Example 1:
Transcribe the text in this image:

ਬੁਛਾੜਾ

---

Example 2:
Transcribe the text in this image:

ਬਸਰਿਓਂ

* * * * * * * * *

Every record above is to be transcribed exactly.

Example 1:
Transcribe the text in this image:

ਬੁਛਾੜਾ

---

Example 2:
Transcribe the text in this image:

ਬਸਰਿਓਂ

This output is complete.